Start of Records for the task
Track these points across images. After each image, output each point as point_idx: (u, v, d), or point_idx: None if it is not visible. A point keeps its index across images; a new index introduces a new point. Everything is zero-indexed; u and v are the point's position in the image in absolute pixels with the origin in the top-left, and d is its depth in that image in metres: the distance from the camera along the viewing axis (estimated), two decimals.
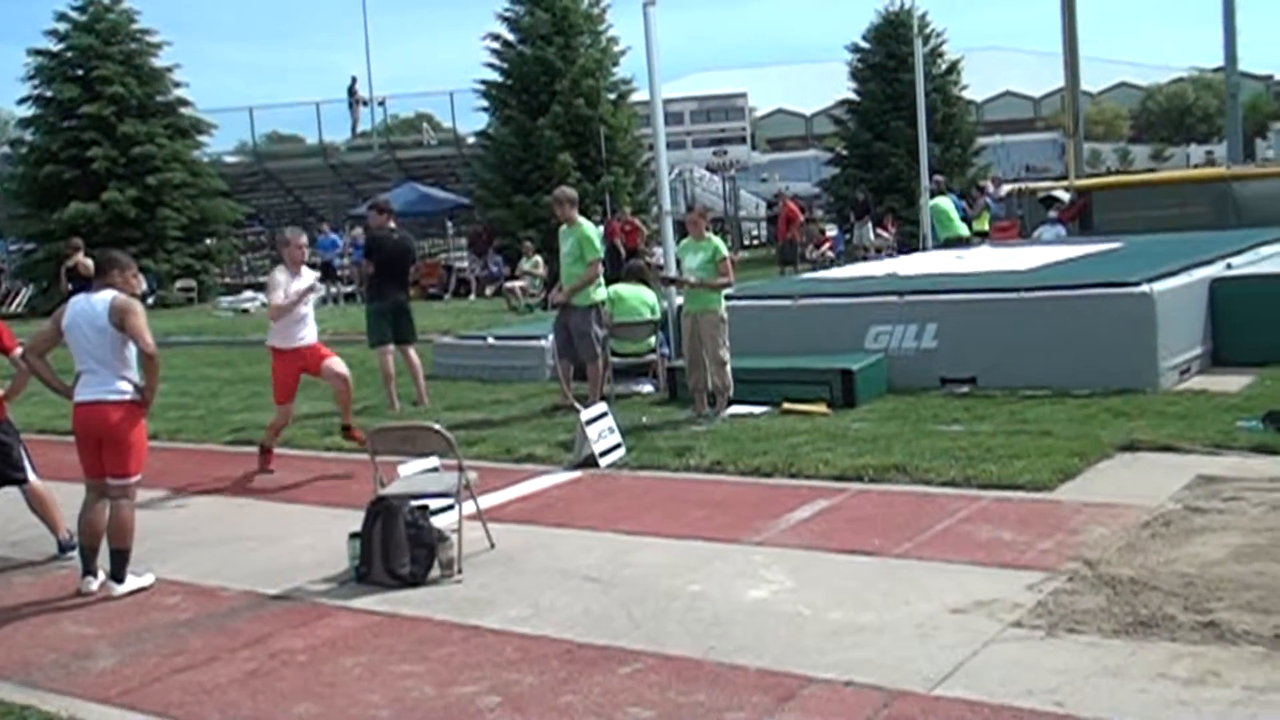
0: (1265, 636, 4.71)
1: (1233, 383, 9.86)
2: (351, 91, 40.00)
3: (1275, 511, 6.32)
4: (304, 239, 9.61)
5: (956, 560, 6.01)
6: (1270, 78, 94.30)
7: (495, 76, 31.33)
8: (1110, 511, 6.57)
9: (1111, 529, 6.26)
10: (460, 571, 6.41)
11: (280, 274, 9.31)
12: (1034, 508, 6.82)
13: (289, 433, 10.91)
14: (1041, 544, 6.13)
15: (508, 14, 30.94)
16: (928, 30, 31.98)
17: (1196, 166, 46.93)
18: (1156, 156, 74.74)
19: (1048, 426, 8.66)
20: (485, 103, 31.69)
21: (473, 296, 27.12)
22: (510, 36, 31.03)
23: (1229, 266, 11.77)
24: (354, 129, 40.66)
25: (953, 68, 34.57)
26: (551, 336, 11.63)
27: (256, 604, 6.24)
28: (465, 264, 30.94)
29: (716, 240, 10.42)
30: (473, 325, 17.52)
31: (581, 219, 11.08)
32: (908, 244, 25.29)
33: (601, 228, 22.17)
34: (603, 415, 8.92)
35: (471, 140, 35.56)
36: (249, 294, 31.27)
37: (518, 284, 24.07)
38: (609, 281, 11.99)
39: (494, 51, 31.20)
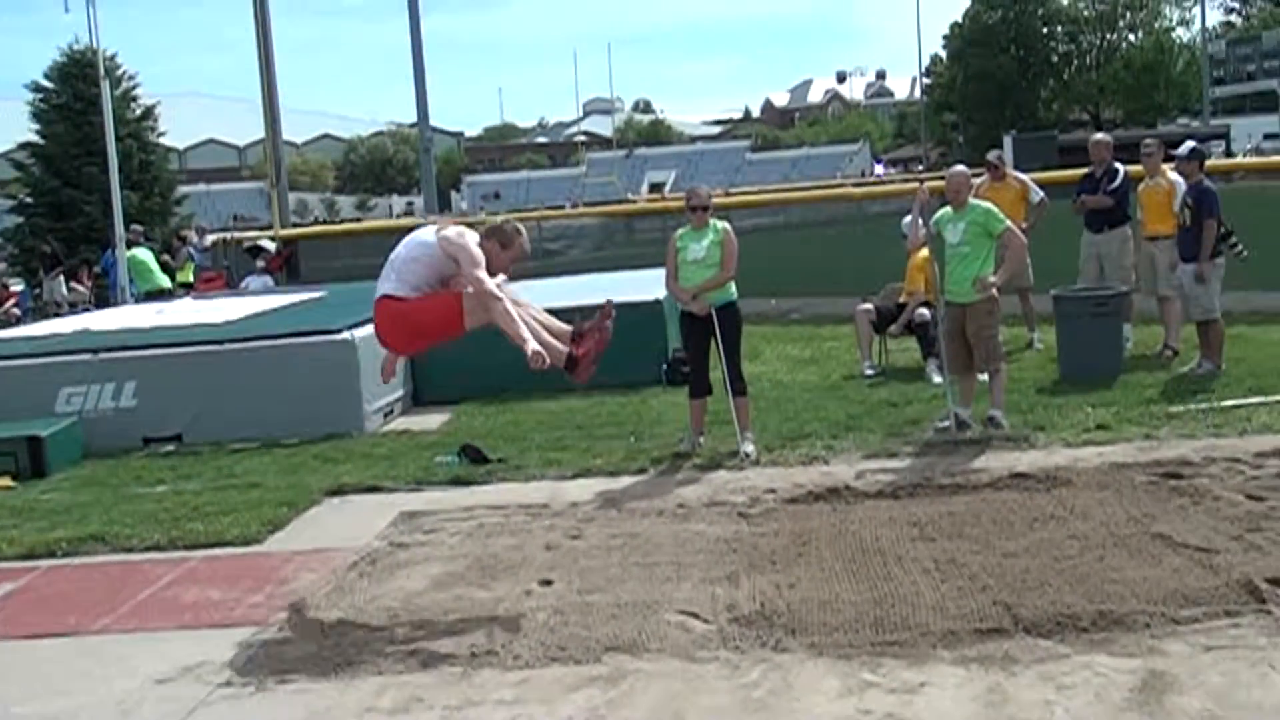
0: (463, 656, 5.01)
1: (433, 421, 10.48)
2: None
3: (470, 539, 6.79)
4: None
5: (162, 628, 5.70)
6: (461, 134, 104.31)
7: None
8: (320, 557, 6.63)
9: (321, 574, 6.31)
10: None
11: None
12: (244, 562, 6.69)
13: None
14: (252, 598, 6.02)
15: None
16: (119, 72, 30.67)
17: (400, 216, 50.33)
18: (361, 206, 78.94)
19: (257, 479, 8.58)
20: None
21: None
22: None
23: None
24: None
25: (149, 113, 33.46)
26: None
27: None
28: None
29: None
30: None
31: None
32: (106, 298, 23.91)
33: None
34: None
35: None
36: None
37: None
38: None
39: None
End of Records for the task
* What to work on *
From the line that contains "18: (1156, 156, 74.74)" down to the last line of the material above, every line must be repeated exactly, with pictures removed and both end lines included.

* Result for this exercise *
18: (1156, 156, 74.74)
19: (1048, 426, 8.66)
20: (485, 103, 31.69)
21: (473, 296, 27.12)
22: (510, 36, 31.03)
23: (1229, 266, 11.77)
24: (354, 129, 40.66)
25: (953, 68, 34.57)
26: (551, 336, 11.63)
27: (256, 604, 6.24)
28: (465, 264, 30.94)
29: (716, 240, 10.42)
30: (473, 325, 17.52)
31: (581, 219, 11.08)
32: (908, 244, 25.29)
33: (601, 228, 22.17)
34: (603, 415, 8.92)
35: (471, 140, 35.56)
36: (249, 294, 31.27)
37: (518, 284, 24.07)
38: (609, 281, 11.99)
39: (494, 51, 31.20)
0: (463, 656, 5.01)
1: (433, 421, 10.48)
2: None
3: (470, 539, 6.79)
4: None
5: (162, 628, 5.70)
6: (461, 134, 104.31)
7: None
8: (320, 557, 6.63)
9: (321, 574, 6.31)
10: None
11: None
12: (244, 562, 6.69)
13: None
14: (252, 598, 6.02)
15: None
16: (119, 72, 30.67)
17: (400, 216, 50.33)
18: (361, 206, 78.94)
19: (257, 479, 8.58)
20: None
21: None
22: None
23: None
24: None
25: (149, 113, 33.46)
26: None
27: None
28: None
29: None
30: None
31: None
32: (106, 298, 23.91)
33: None
34: None
35: None
36: None
37: None
38: None
39: None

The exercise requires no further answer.